From here, a few different things could happen. People could accept the vaccine and either abstain from sex and skin-to-skin contact or practice safe sex rigorously, cases continue to decline, and the virus runs out of hosts. In another, vaccination doesn’t reach everyone who needs it or isn’t efficacious enough to protect them, and people miss sex and skin contact enough to let their protective behaviors slip. Then case numbers rise again as monkeypox settles in to being a sex-adjacent infection, as common—and potentially as dangerous—as gonorrhea or syphilis can be.

There’s a third scenario, though, and some researchers eyeing the downward trend in cases worry that it might already be happening. In this one, monkeypox appears to vanish but actually sticks around. It moves into groups in which it is less detectable—women, for instance, in whom lesions might be internal and thus harder to see—or it finds a new host in animals. Overall, it percolates at low enough levels to sustain itself. And then it bursts out again.

Andrew Noymer, an epidemiologist, demographer, and associate professor at the University of California, Irvine, describes this as “hyper-low endemicity.” This happened with smallpox, he points out. Accounts from before eradication describe what looks like a seasonal pattern, but even in the low months, transmission did not actually stop. It happens with influenza, which appears to vanish during warm weather as the case burden swaps from one hemisphere to the other.
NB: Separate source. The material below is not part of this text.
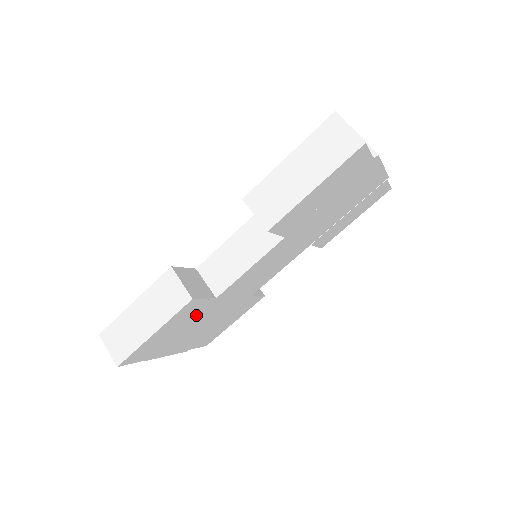
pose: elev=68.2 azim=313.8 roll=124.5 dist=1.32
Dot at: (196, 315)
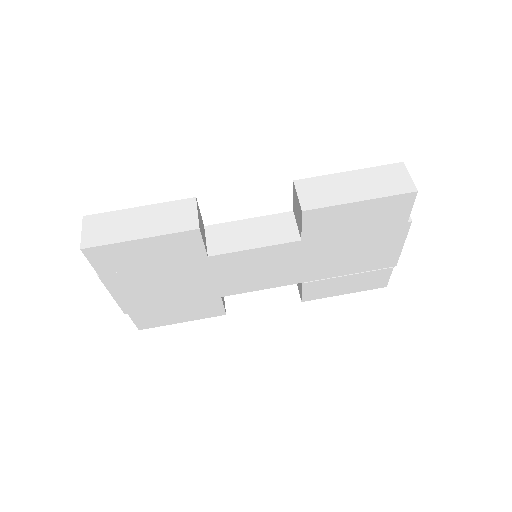
Dot at: (179, 261)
But work over decades has shown that some infections do occur in summer months.

It’s possible, Noymer argues, that this could happen for monkeypox as well. “Instead of hundreds of cases a day, nationwide, there could be a handful of cases a day,” he says. “Very low levels of disease can just go unnoticed. Monkeypox could just percolate through the same networks, causing mild cases until it starts becoming less mild again.”

The problem, as almost all researchers agree right now, is that it’s too soon to tell. There is not enough history to predict monkeypox’s trajectory, and not enough data to model its behavior with precision. The immediate future becomes a gamble, in which we bet that we can improve our knowledge and containment before the virus reveals what it’s capable of.